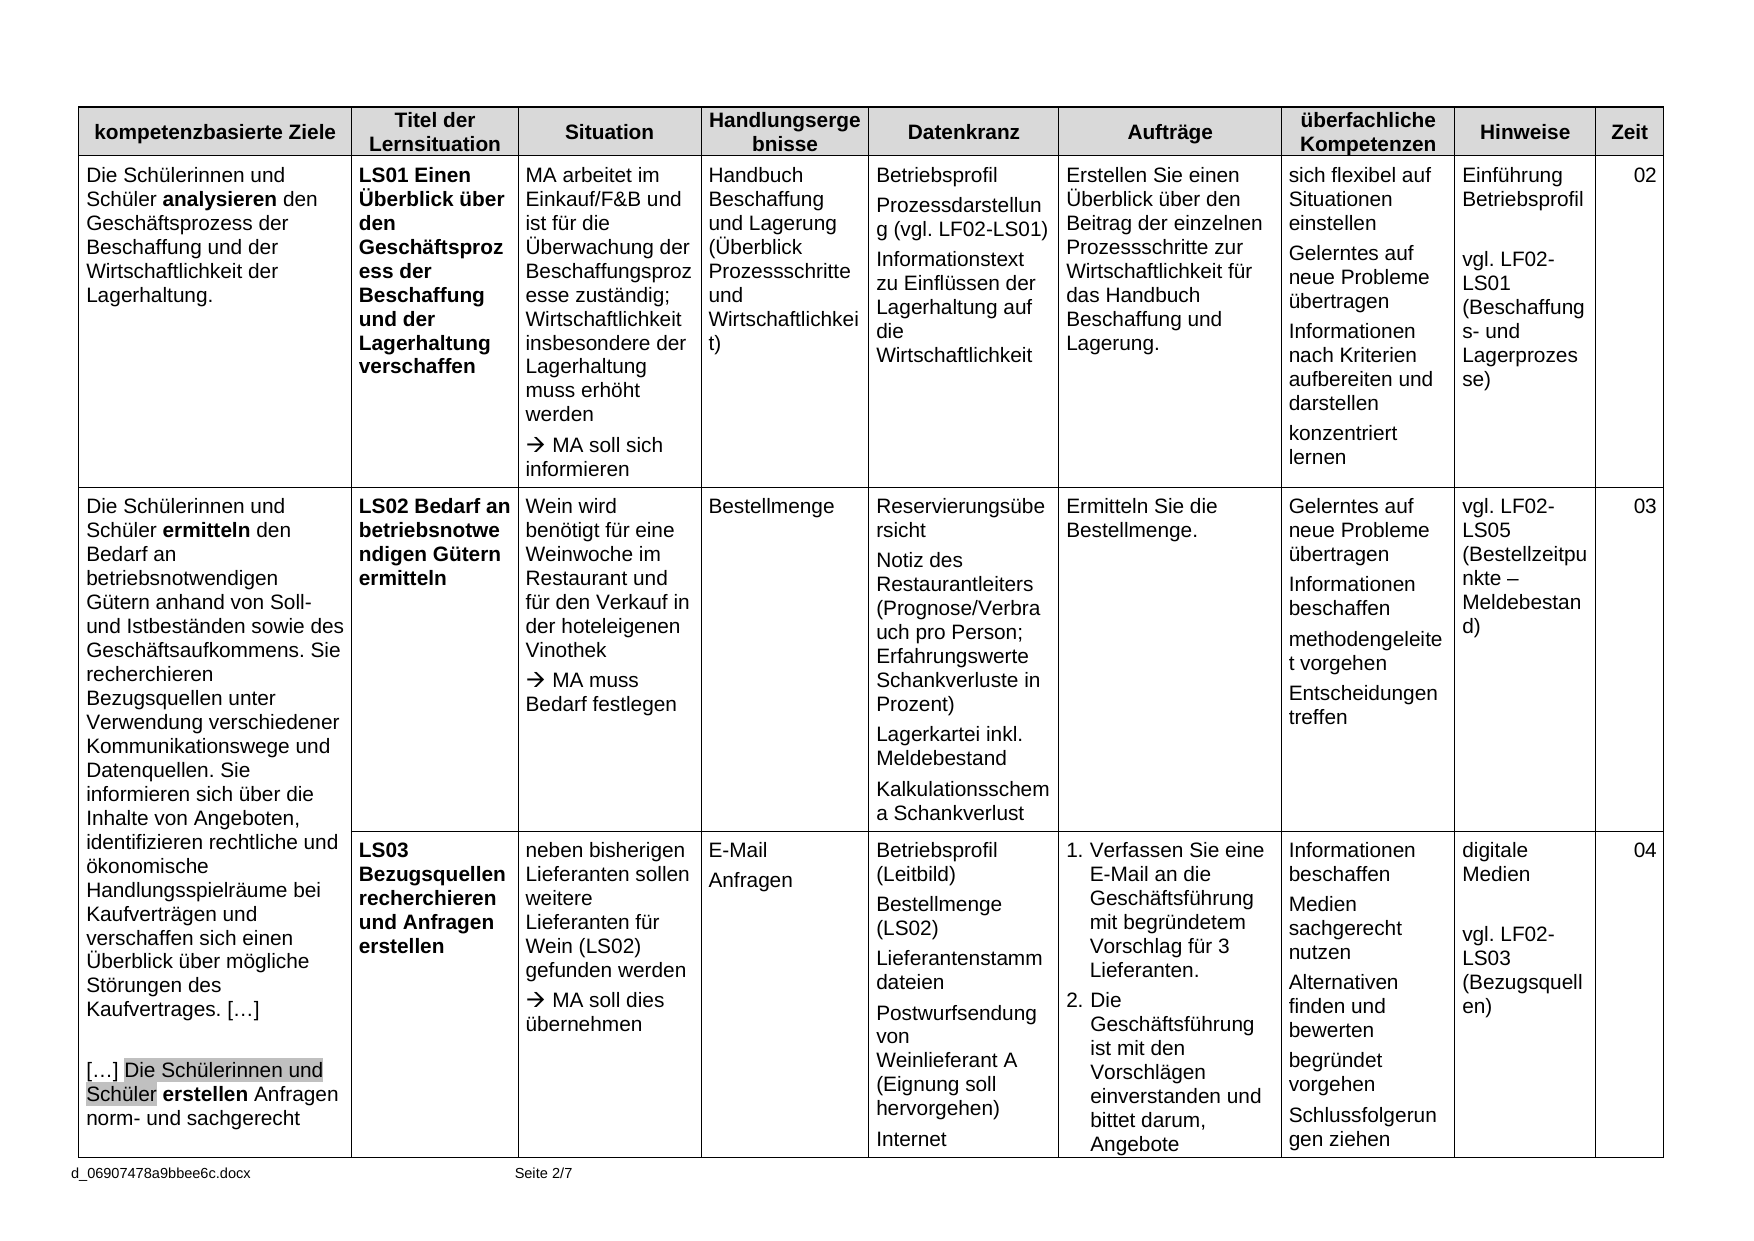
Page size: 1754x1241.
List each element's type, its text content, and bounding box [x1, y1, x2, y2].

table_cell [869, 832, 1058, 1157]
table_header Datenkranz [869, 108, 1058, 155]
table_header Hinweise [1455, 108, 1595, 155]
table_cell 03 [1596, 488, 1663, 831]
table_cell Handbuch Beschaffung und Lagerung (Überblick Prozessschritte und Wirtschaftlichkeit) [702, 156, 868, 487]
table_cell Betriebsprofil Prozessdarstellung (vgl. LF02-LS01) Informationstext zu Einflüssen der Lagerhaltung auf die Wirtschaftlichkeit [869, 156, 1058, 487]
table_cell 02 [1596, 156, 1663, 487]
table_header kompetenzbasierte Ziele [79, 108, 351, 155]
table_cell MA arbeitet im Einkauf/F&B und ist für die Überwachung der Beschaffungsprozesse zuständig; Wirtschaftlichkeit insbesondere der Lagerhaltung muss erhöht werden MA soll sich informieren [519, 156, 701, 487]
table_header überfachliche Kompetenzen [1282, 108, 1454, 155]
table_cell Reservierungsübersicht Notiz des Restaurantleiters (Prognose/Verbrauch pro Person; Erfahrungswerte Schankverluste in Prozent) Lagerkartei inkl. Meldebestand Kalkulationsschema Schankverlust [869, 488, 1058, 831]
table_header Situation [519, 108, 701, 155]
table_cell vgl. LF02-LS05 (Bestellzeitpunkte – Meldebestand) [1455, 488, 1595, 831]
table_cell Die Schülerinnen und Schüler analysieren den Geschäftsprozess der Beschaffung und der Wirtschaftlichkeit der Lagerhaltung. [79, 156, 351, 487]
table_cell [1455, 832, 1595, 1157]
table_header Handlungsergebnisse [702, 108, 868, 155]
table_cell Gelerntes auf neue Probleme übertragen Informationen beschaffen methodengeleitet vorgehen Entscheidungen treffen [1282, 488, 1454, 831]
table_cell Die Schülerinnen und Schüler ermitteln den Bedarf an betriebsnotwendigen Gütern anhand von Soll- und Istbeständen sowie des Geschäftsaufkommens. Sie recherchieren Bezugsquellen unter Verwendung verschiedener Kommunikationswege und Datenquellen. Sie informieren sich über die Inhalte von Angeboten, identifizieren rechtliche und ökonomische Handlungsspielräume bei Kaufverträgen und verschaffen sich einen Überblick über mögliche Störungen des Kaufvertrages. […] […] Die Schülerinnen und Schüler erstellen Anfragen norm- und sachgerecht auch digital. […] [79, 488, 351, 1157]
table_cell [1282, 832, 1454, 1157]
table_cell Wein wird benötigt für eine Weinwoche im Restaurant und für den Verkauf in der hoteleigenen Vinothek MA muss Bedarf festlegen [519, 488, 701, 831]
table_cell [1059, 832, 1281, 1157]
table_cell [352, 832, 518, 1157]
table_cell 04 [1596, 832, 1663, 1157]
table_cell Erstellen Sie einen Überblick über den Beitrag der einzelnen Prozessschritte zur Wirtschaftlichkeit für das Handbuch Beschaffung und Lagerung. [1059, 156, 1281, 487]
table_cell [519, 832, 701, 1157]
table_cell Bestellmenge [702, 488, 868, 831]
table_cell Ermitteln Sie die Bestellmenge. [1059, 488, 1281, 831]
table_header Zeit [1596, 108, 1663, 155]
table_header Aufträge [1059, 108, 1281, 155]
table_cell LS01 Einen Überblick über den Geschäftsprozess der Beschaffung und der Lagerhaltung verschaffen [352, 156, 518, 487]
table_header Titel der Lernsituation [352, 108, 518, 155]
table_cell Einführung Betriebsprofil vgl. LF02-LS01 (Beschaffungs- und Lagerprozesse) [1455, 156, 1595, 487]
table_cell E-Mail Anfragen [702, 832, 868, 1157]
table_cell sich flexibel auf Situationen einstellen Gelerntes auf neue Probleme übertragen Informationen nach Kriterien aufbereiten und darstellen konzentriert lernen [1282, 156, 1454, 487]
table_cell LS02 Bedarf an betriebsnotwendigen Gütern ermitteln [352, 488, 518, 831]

────────────────

### [Task instructions]
Copy every line of the records above that contains "Schüler".

### [Solution]
table_cell Die Schülerinnen und Schüler analysieren den Geschäftsprozess der Beschaffung und der Wirtschaftlichkeit der Lagerhaltung. [79, 156, 351, 487]
table_cell Die Schülerinnen und Schüler ermitteln den Bedarf an betriebsnotwendigen Gütern anhand von Soll- und Istbeständen sowie des Geschäftsaufkommens. Sie recherchieren Bezugsquellen unter Verwendung verschiedener Kommunikationswege und Datenquellen. Sie informieren sich über die Inhalte von Angeboten, identifizieren rechtliche und ökonomische Handlungsspielräume bei Kaufverträgen und verschaffen sich einen Überblick über mögliche Störungen des Kaufvertrages. […] […] Die Schülerinnen und Schüler erstellen Anfragen norm- und sachgerecht auch digital. […] [79, 488, 351, 1157]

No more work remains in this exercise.